From Sparse to Soft Mixtures of Experts (2308.00951v2)

Published 2 Aug 2023 in cs.LG, cs.AI, and cs.CV

Abstract: Sparse mixture of expert architectures (MoEs) scale model capacity without significant increases in training or inference costs. Despite their success, MoEs suffer from a number of issues: training instability, token dropping, inability to scale the number of experts, or ineffective finetuning. In this work, we propose Soft MoE, a fully-differentiable sparse Transformer that addresses these challenges, while maintaining the benefits of MoEs. Soft MoE performs an implicit soft assignment by passing different weighted combinations of all input tokens to each expert. As in other MoEs, experts in Soft MoE only process a subset of the (combined) tokens, enabling larger model capacity (and performance) at lower inference cost. In the context of visual recognition, Soft MoE greatly outperforms dense Transformers (ViTs) and popular MoEs (Tokens Choice and Experts Choice). Furthermore, Soft MoE scales well: Soft MoE Huge/14 with 128 experts in 16 MoE layers has over 40x more parameters than ViT Huge/14, with only 2% increased inference time, and substantially better quality.

PDF Abstract

From Sparse to Soft Mixtures of Experts

The paper, "From Sparse to Soft Mixtures of Experts," presents a novel architecture called the Soft Mixture of Experts (Soft MoE), designed to enhance the efficiency and scalability of Transformer-based models by addressing several limitations associated with traditional Sparse Mixtures of Experts (MoEs).
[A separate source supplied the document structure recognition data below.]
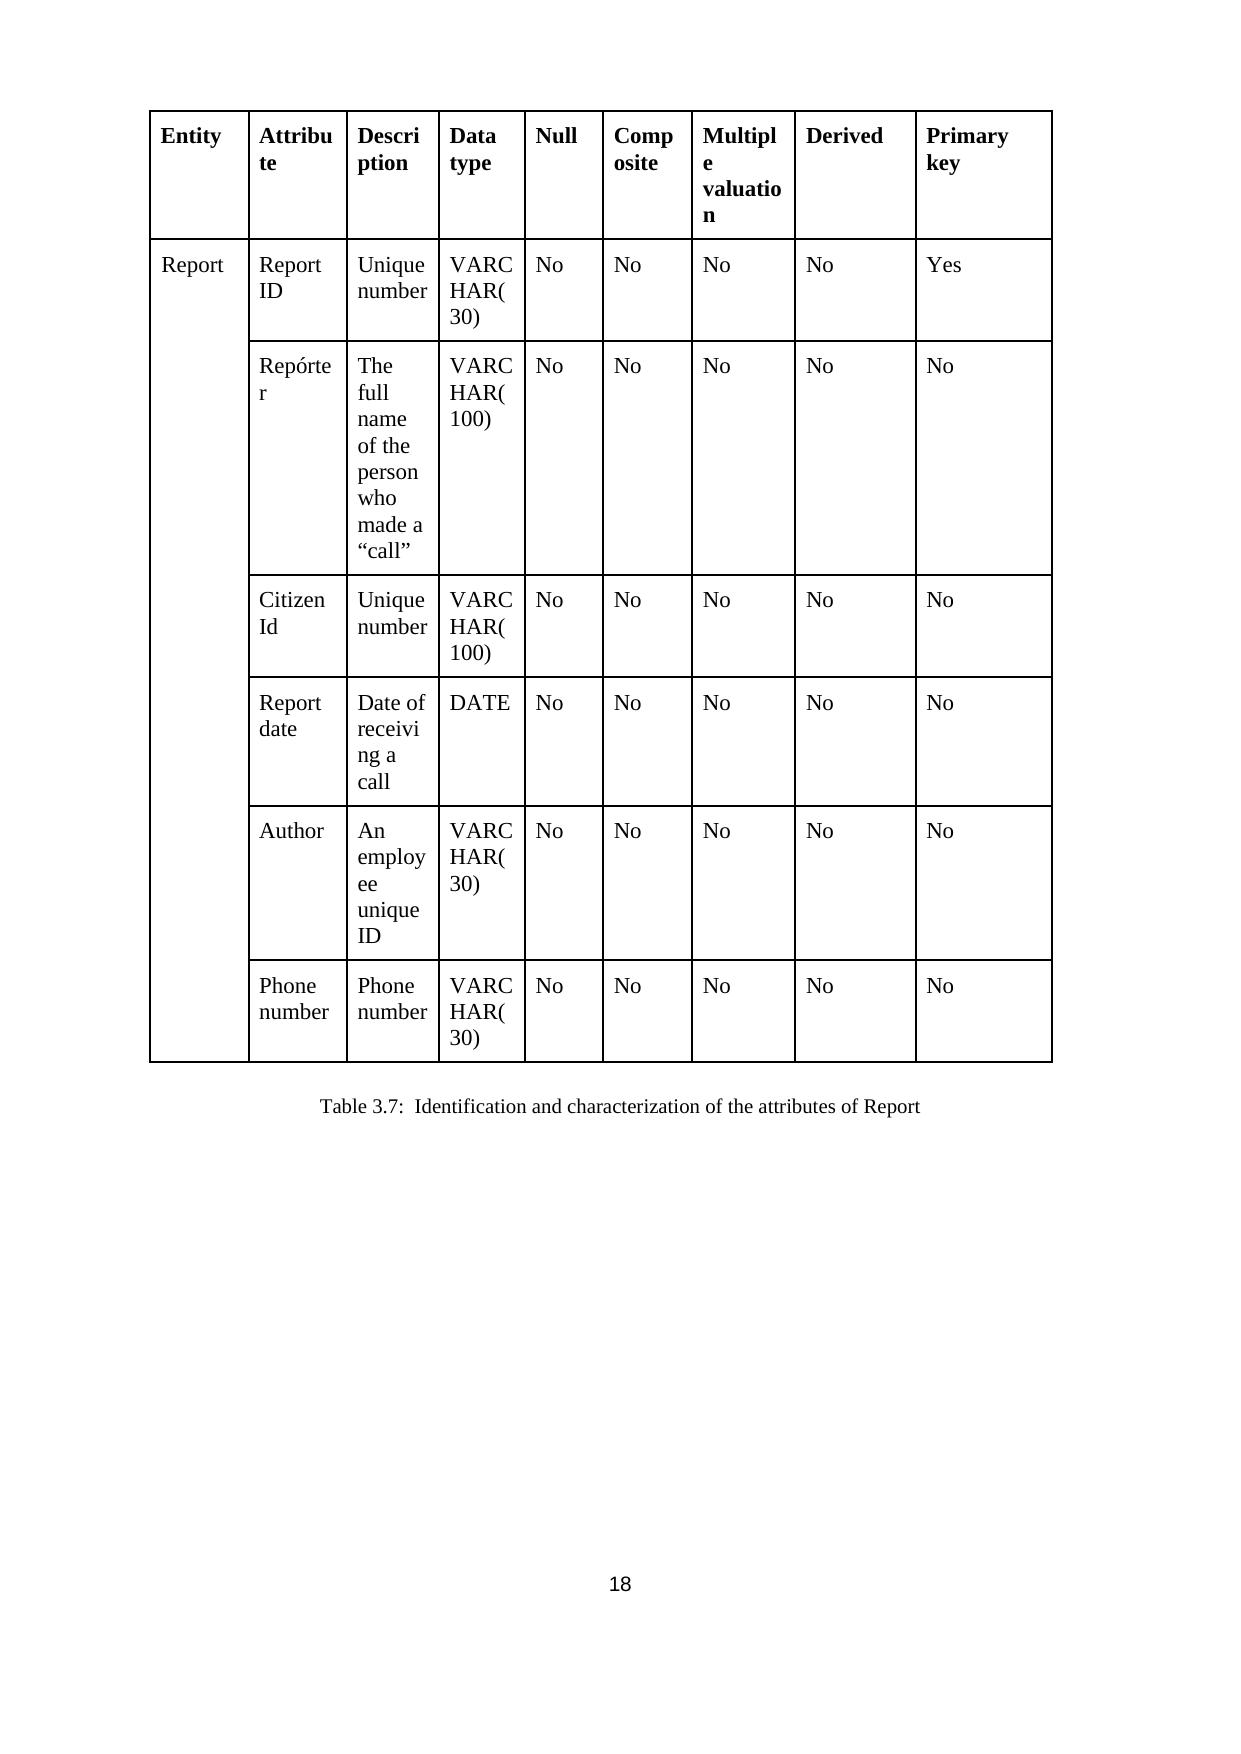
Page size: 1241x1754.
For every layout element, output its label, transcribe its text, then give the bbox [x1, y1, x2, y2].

table_cell No [917, 342, 1051, 574]
table_cell No [693, 342, 794, 574]
table_cell No [604, 678, 691, 804]
table_cell No [917, 961, 1051, 1061]
table_cell No [526, 678, 602, 804]
table_cell No [917, 678, 1051, 804]
table_header Composite [604, 112, 691, 238]
table_cell Author [250, 807, 346, 959]
table_cell The full name of the person who made a “call” [348, 342, 438, 574]
table_cell Unique number [348, 240, 438, 340]
table_cell An employee unique ID [348, 807, 438, 959]
table_cell VARCHAR(100) [440, 576, 524, 676]
table_header Description [348, 112, 438, 238]
table_cell Report date [250, 678, 346, 804]
table_cell No [604, 961, 691, 1061]
table_cell No [526, 807, 602, 959]
table_cell Report [151, 240, 248, 1061]
table_cell Repórter [250, 342, 346, 574]
table_cell No [796, 240, 915, 340]
table_cell VARCHAR(30) [440, 807, 524, 959]
table_cell VARCHAR(100) [440, 342, 524, 574]
table_cell No [693, 678, 794, 804]
table_cell No [604, 342, 691, 574]
table_cell No [526, 342, 602, 574]
table_header Attribute [250, 112, 346, 238]
table_cell No [796, 678, 915, 804]
table_cell Citizen Id [250, 576, 346, 676]
table_cell No [526, 576, 602, 676]
table_cell No [693, 807, 794, 959]
table_cell Date of receiving a call [348, 678, 438, 804]
table_cell VARCHAR(30) [440, 240, 524, 340]
table_cell No [526, 961, 602, 1061]
table_cell DATE [440, 678, 524, 804]
table_cell Unique number [348, 576, 438, 676]
table_cell No [604, 240, 691, 340]
table_cell No [796, 342, 915, 574]
table_cell No [604, 807, 691, 959]
table_cell Yes [917, 240, 1051, 340]
table_header Entity [151, 112, 248, 238]
table_cell No [693, 961, 794, 1061]
table_header Null [526, 112, 602, 238]
table_cell VARCHAR(30) [440, 961, 524, 1061]
table_header Primary key [917, 112, 1051, 238]
table_cell Phone number [250, 961, 346, 1061]
table_cell No [796, 807, 915, 959]
table_cell No [796, 576, 915, 676]
table_cell No [917, 807, 1051, 959]
table_cell No [693, 576, 794, 676]
table_cell No [526, 240, 602, 340]
table_cell Phone number [348, 961, 438, 1061]
table_cell Report ID [250, 240, 346, 340]
table_header Multiple valuation [693, 112, 794, 238]
text Table 3.7: Identification and characterization of the attributes of Report [177, 1093, 1063, 1118]
table_cell No [693, 240, 794, 340]
table_header Derived [796, 112, 915, 238]
table_cell No [917, 576, 1051, 676]
table_header Data type [440, 112, 524, 238]
table_cell No [796, 961, 915, 1061]
table_cell No [604, 576, 691, 676]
Sparse MoEs are advantageous for scaling model capacity without significantly increasing computation costs. However, they struggle with challenges such as training instability, token dropping, ineffective fine-tuning, and difficulty in scaling the number of experts.

Key Contributions

The paper introduces Soft MoE as a fully differentiable sparse Transformer model that overcomes these issues while preserving the benefits of traditional MoEs. The primary innovation in Soft MoE is its approach to routing and processing tokens. Instead of employing discrete and sparse routing, Soft MoE utilizes an implicit soft assignment, creating weighted combinations of input tokens for each expert. This leads to several significant enhancements:

Improved Token Utilization: By computing weighted averages of all tokens and processing them across experts, Soft MoE eliminates token dropping and ensures better resource utilization and balance among experts.
Scalability: Soft MoE effectively scales to thousands of experts, providing substantial parameter growth with minimal inference time increase. For instance, a Soft MoE model with 128 experts shows over 40 times more parameters than a baseline model, with only a 2% increase in inference cost.
Performance Gains: Empirical results highlight that Soft MoE models outperform standard Vision Transformers (ViTs) and other MoE variants in visual recognition tasks. For example, the Soft MoE-Base/16 achieves similar performance to ViT-Huge/14 while requiring significantly lower inference cost.

Numerical Results and Performance

The paper reports that Soft MoE offers a 10.5× reduction in inference cost and a 5.7× reduction in wall-clock time compared to ViT-Huge/14, making it a highly efficient alternative. This reduction in computational overhead does not come at the expense of performance, as Soft MoE models achieve competitive or superior results in upstream, few-shot, and fine-tuning tasks.

Moreover, the model's capabilities are further demonstrated through extensive experiments on image classification and contrastive learning tasks. These experiments confirm Soft MoE's potential to maintain the strengths of sparse architectures while substantially reducing their weaknesses.

Implications and Future Directions

The introduction of Soft MoE marks a significant development in the optimization of Transformer architectures. By addressing the discrete nature of traditional MoEs, Soft MoE paves the way for robust and scalable models that are potentially applicable across various domains beyond visual recognition.

The theoretical implications suggest a reevaluation of how routing and expert assignment are approached in large neural models. Practically, the substantial reduction in inference time poses promising opportunities for deployment in resource-constrained environments.

Future research could explore extending Soft MoE to auto-regressive tasks, potentially unifying diverse model architectures under a single efficient framework. Further research into optimizing the soft routing mechanisms and slot utilization could yield even greater efficiency improvements.

In conclusion, Soft MoE offers a compelling solution to the limitations of traditional MoEs, providing a promising pathway forward in scalable and efficient model design for complex tasks.